Monin and Clark suggest that modern men still generally benefit more from marriage than women unless studies embrace an open-minded attempt “to understand those processes…and, very importantly, how they fit…together and interact” (2011, p. 321). Social change must also embrace this attempt as an urgent problem, as the role of marriage and family continues to negatively affect adults and children alike. Cherlin argues not against the rights of women but against the erosion of family-oriented values which are frequently associated with the domestic roles of women (2004, p. 848). Even in the absence of modern American norms for marriage and the family, Monin and Clark emphasize the developmental importance of customs and close relationships within the family, remarking that childhood magnifies the importance of early role formation (p. 322).
Conclusion
The state of modern marriage exists in lawlessness. Personal, social, and religious laws of behavior for marriage vary so wildly that new norms cannot bridge these gaps. Cherlin writes that such evolution of social norms provides both conflict and opportunity. Men can and should occupy many of the roles which have been considered feminine. The sacred virtue of marriage lies in its ability to create a balance between two very different people and establish stability in the relationships between them, society, God, and their family. These perspectives all place pride, i.e. “being right”, above the bond that God offered us through marriage. In the workplace, in the home, and in the church, the average American rails against the status quo but reinforces it without question. All three perspectives need to question truth, action, and consequence as separate from the ego. Marriage depends upon it.
References
Cherlin, A.J. (2004). The Deinstitutionalization Of American Marriage. Journal of Marriage and Family, 3(2), 848-864.

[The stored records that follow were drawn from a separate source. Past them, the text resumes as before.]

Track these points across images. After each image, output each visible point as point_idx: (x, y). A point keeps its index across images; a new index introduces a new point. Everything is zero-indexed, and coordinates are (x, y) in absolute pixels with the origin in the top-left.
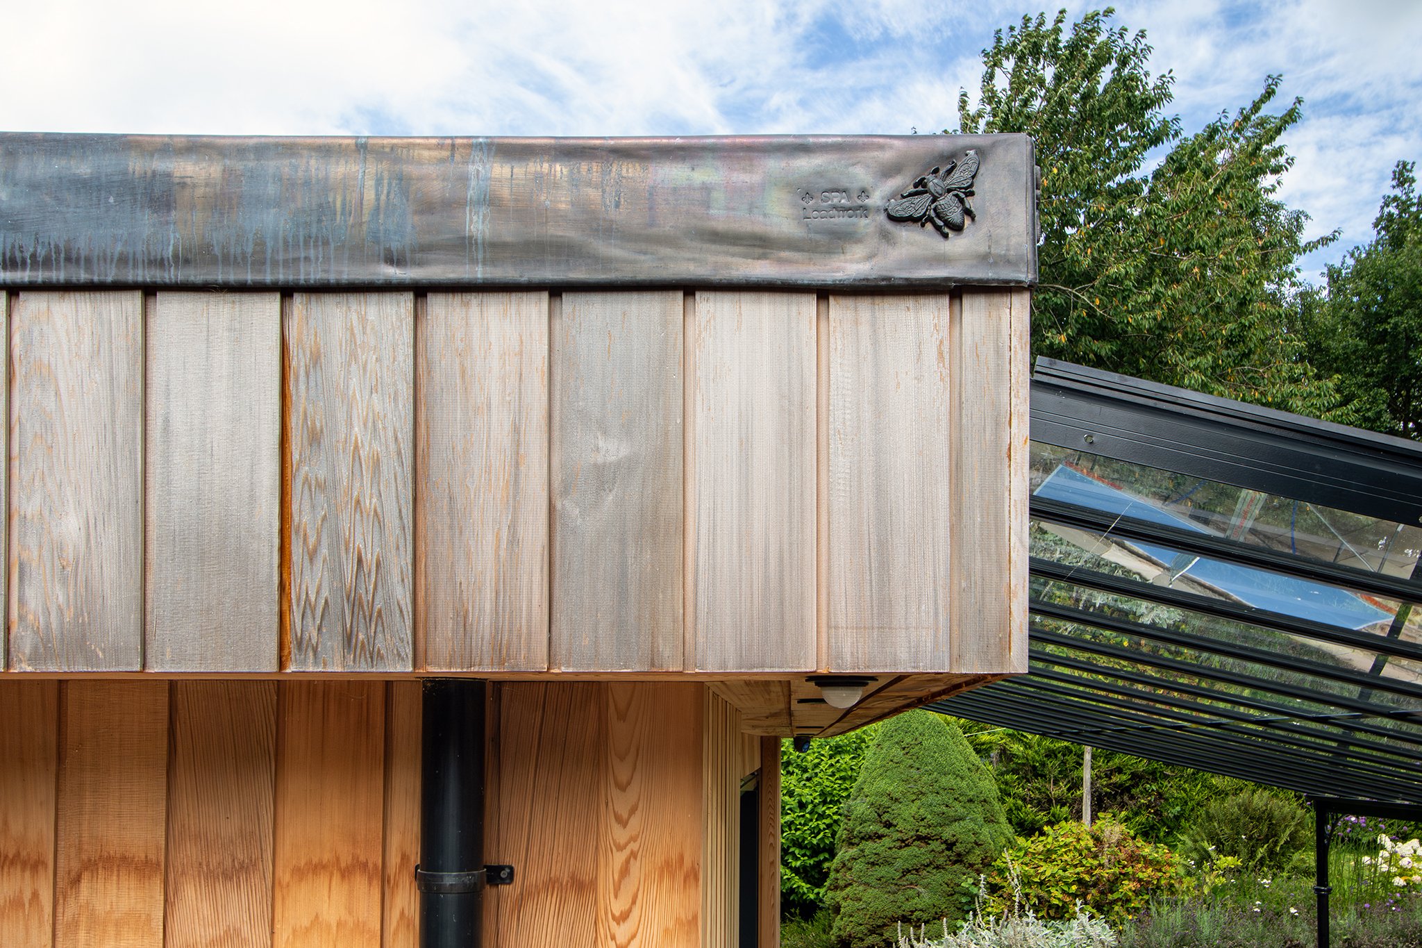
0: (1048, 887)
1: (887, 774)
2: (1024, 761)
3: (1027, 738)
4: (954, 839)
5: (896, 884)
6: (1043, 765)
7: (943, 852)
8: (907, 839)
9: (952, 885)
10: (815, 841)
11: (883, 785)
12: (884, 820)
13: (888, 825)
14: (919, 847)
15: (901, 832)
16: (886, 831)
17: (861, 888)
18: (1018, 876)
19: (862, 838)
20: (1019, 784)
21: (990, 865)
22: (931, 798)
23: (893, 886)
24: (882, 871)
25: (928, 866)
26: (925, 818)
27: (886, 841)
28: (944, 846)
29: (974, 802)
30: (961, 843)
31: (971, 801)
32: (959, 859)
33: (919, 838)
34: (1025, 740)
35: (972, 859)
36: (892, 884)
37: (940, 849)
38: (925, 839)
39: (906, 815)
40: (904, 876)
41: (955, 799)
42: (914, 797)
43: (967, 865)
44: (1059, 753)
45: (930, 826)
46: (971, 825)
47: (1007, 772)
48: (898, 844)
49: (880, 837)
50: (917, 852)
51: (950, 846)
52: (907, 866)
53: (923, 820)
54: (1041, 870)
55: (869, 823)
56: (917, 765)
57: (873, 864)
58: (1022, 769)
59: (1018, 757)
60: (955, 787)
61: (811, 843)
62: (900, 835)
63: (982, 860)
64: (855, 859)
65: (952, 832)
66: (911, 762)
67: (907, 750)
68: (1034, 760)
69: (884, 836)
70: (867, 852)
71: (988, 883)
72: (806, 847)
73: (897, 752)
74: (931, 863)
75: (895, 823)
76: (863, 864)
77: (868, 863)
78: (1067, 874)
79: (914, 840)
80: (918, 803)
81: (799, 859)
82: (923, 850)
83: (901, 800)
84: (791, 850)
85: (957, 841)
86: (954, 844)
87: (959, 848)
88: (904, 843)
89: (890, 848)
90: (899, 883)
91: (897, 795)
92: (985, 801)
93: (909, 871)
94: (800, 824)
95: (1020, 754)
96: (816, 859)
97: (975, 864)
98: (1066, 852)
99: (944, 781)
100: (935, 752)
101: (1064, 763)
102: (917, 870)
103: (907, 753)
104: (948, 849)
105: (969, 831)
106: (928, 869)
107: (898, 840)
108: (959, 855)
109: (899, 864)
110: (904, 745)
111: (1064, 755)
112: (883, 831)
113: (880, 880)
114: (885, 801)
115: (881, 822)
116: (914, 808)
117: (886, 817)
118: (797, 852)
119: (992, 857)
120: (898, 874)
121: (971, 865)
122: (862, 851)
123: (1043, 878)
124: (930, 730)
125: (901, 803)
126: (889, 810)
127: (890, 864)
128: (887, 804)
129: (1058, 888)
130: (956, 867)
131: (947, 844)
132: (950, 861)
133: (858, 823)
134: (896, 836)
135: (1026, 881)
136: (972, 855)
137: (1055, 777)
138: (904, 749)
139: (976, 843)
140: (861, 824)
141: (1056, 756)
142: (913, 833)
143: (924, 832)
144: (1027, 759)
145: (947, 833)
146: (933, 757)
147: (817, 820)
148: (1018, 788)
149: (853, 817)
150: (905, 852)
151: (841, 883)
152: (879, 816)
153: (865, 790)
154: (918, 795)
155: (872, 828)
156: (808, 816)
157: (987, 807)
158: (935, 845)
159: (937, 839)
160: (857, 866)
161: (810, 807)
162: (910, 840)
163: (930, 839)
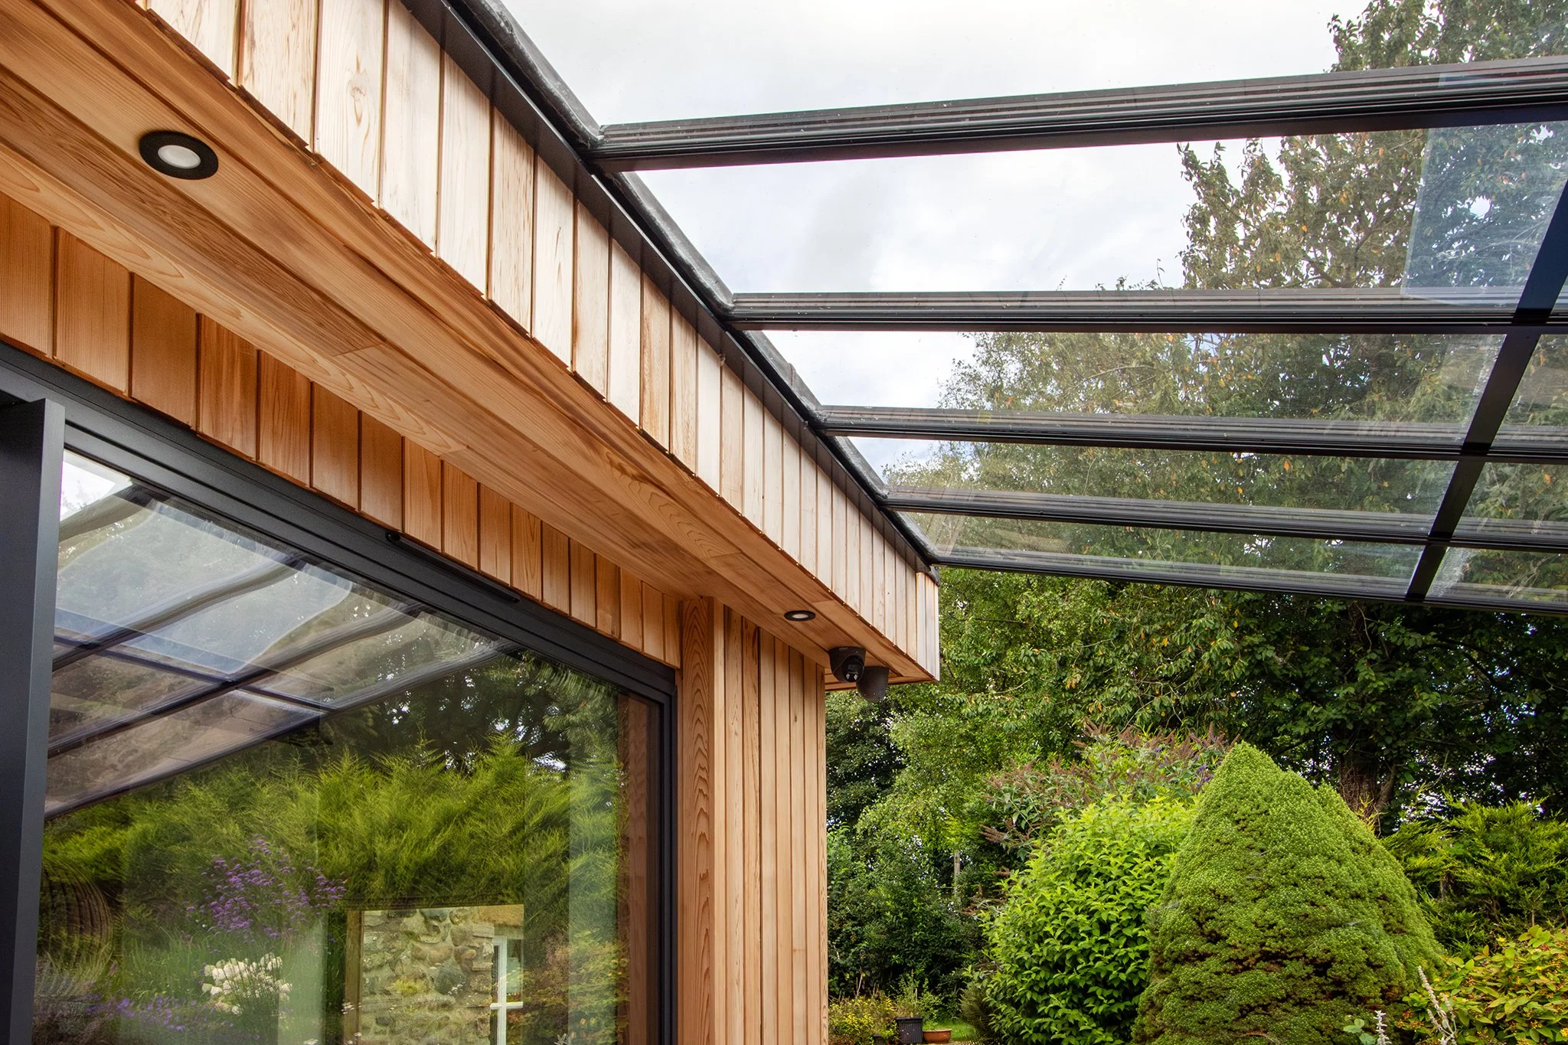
0: (1509, 1032)
1: (1212, 862)
2: (1485, 891)
3: (1488, 860)
4: (1328, 956)
5: (1230, 1030)
6: (1517, 896)
7: (1309, 977)
8: (1246, 959)
9: (1329, 1032)
10: (1123, 977)
11: (1203, 877)
12: (1206, 931)
13: (1215, 938)
14: (1267, 971)
15: (1235, 947)
16: (1211, 948)
17: (1176, 1037)
18: (1448, 1015)
19: (1176, 961)
20: (1478, 925)
21: (1401, 1001)
22: (1283, 893)
23: (1225, 1033)
24: (1206, 1010)
25: (1283, 1000)
26: (1275, 924)
27: (1212, 963)
28: (1310, 969)
29: (1363, 899)
30: (1341, 962)
31: (1357, 896)
32: (1339, 990)
33: (1267, 956)
34: (1484, 862)
35: (1362, 989)
36: (1223, 1029)
37: (1303, 973)
38: (1276, 958)
39: (1241, 921)
40: (1243, 1016)
41: (1327, 893)
42: (1256, 894)
43: (1355, 999)
44: (1543, 879)
45: (1283, 937)
46: (1360, 935)
47: (1459, 909)
48: (1230, 967)
49: (1202, 957)
50: (1266, 980)
51: (1321, 967)
52: (1246, 1000)
53: (1271, 927)
54: (1493, 1004)
55: (1183, 936)
56: (1260, 845)
57: (1192, 998)
58: (1481, 904)
59: (1474, 886)
60: (1325, 874)
61: (1117, 978)
62: (1232, 952)
63: (1383, 991)
64: (1167, 993)
65: (1325, 946)
66: (1250, 840)
67: (1242, 824)
68: (1501, 889)
69: (1209, 956)
70: (1182, 981)
71: (1396, 1029)
72: (1112, 987)
73: (1227, 828)
74: (1288, 996)
75: (1224, 933)
76: (1177, 1000)
77: (1184, 998)
78: (1548, 1007)
79: (1258, 960)
80: (1263, 902)
81: (1101, 1002)
82: (1273, 975)
83: (1234, 898)
84: (1091, 990)
85: (1333, 959)
86: (1328, 965)
87: (1337, 971)
88: (1241, 965)
89: (1218, 974)
90: (1235, 1027)
91: (1226, 891)
92: (1384, 898)
93: (1251, 1009)
94: (1101, 952)
95: (1477, 882)
96: (1128, 1003)
97: (1369, 998)
98: (1544, 973)
99: (1305, 866)
100: (1290, 823)
101: (1551, 893)
102: (1265, 1007)
103: (1243, 829)
104: (1318, 973)
105: (1355, 944)
106: (1284, 1005)
107: (1231, 960)
108: (1338, 982)
109: (1233, 996)
110: (1236, 817)
111: (1551, 883)
112: (1204, 948)
113: (1203, 1023)
114: (1208, 901)
115: (1202, 934)
116: (1256, 911)
117: (1209, 926)
118: (1099, 991)
119: (1402, 988)
120: (1233, 1015)
121: (1362, 1000)
122: (1176, 980)
123: (1499, 1017)
124: (1281, 792)
125: (1233, 903)
126: (1215, 914)
127: (1219, 999)
128: (1210, 906)
129: (1531, 1033)
130: (1334, 1003)
131: (1316, 966)
132: (1324, 992)
133: (1167, 938)
134: (1226, 954)
135: (1466, 1023)
136: (1362, 984)
137: (1537, 912)
138: (1238, 822)
139: (1369, 963)
140: (1172, 940)
141: (1537, 884)
142: (1254, 949)
143: (1273, 945)
144: (1490, 889)
145: (1316, 947)
146: (1285, 830)
147: (1125, 946)
148: (1477, 931)
149: (1161, 930)
150: (1243, 979)
151: (1148, 1030)
152: (1200, 924)
153: (1178, 888)
154: (1263, 891)
155: (1190, 943)
156: (1112, 940)
157: (1390, 907)
158: (1292, 967)
159: (1298, 958)
160: (1169, 1003)
161: (1114, 927)
162: (1251, 960)
163: (1285, 958)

Mayeski, M. A. (2009). “Like A Boat Is Marriage”: Aelred On Marriage As A Christian Way Of Life. Theological Studies, 70(1), 92-108.
Monin, J.K, & M. S. Clark. (2011). Why Do Men Benefit More from Marriage Than Do Women? Thinking More Broadly About Interpersonal Processes That Occur Within and Outside of Marriage. Sex Roles, 65(5/6), 320-326. doi:10.1007/s11199-011-0008-3.
Shrage, L. (2013). Reforming Marriage: A Comparative Approach. Journal Of Applied Philosophy, 30(2), 107-121. doi:10.1111/japp.12012.